(382al) Catalytic and Microbial Upgrading of Lignin for Industry-Relevant Bioproducts

Lignin, a major component of lignocellulosic biomass, is a promising yet underutilized feedstock for producing high value biochemicals. Reductive Catalytic Fractionation (RCF) is a lignin-first approach that depolymerizes lignin into phenolic monomers and oligomers, which can be biologically upgraded by microbes such as Novosphingobium aromaticivorans into value-added products like 2-pyrone-4,6-dicarboxylic acid (PDC). My research focuses on optimizing solvent systems for the RCF of poplar to maximize monomer yield, improve microbial compatibility, lower reactor pressure, and enhance overall process economics. Through combined experimental and modeling approaches, solvent mixtures that improve monomer yield and downstream microbial conversion efficiency while reducing operational pressures and costs were identified. This work contributes to the development of integrated catalytic-biological platforms for the cost-effective production of specialty bioproducts from renewable feedstocks.

Research Interests

Catalyst Design

During my Ph.D., I developed sustainable solid acid and base catalysts from wood-derived activated carbon in both granular and monolith forms using modified hydrothermal and non-thermal plasma techniques. These catalysts displayed similar performance to conventional catalysts while reducing synthesis time and energy input. I also performed extensive characterization (STEM-EDS, FTIR, TGA-MS, XRD, BET/BJH) to understand catalyst structure- function relationships.

Process Engineering

To demonstrate industrial relevance, I developed continuous-flow processes using these catalysts for producing specialty chemicals and aviation fuel precursors. I also developed an esterification kinetic model using the solid acid monolith to aid in reactor design and scale-up. Through my research, I developed expertise in operating and troubleshooting Parr batch and continuous flow tubular reactors.
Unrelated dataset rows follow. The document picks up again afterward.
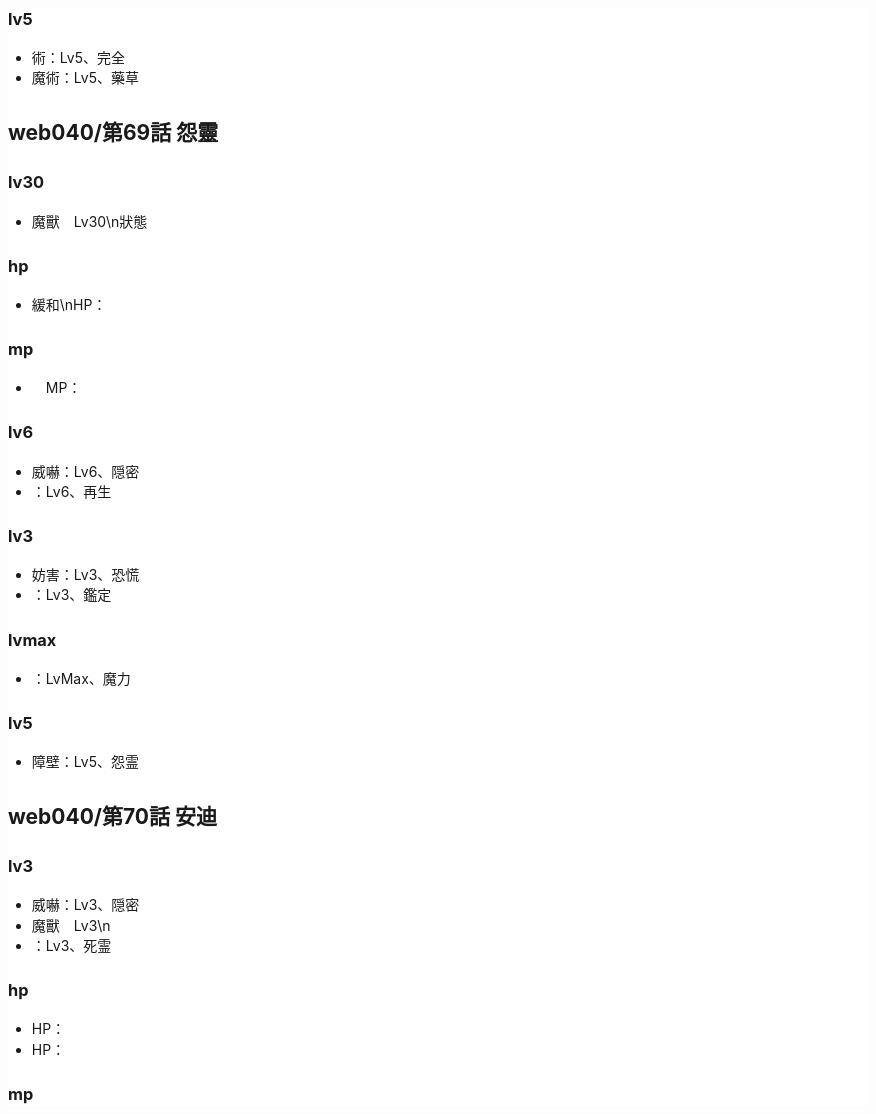 ### lv5

- 術：Lv5、完全
- 魔術：Lv5、藥草


## web040/第69話 怨靈

### lv30

- 魔獸　Lv30\n狀態

### hp

- 緩和\nHP：

### mp

- 　MP：

### lv6

- 威嚇：Lv6、隠密
- ：Lv6、再生

### lv3

- 妨害：Lv3、恐慌
- ：Lv3、鑑定

### lvmax

- ：LvMax、魔力

### lv5

- 障壁：Lv5、怨霊


## web040/第70話 安迪

### lv3

- 威嚇：Lv3、隠密
- 魔獸　Lv3\n
- ：Lv3、死霊

### hp

- HP：
- HP：

### mp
Hybrid Chemical-Biological Processing

My postdoctoral work focuses on integrating catalytic lignin depolymerization with microbial funneling to convert biomass into bioproducts. I collaborate with interdisciplinary teams to evaluate technical and economic feasibility across the biomass-to-bioproduct pipeline. This experience has strengthened my ability to communicate across disciplines and design scalable, hybrid processes.

Overall, my research bridges catalysis, reaction engineering, and bioprocessing, to create scalable, sustainable solutions for industrial biomanufacturing.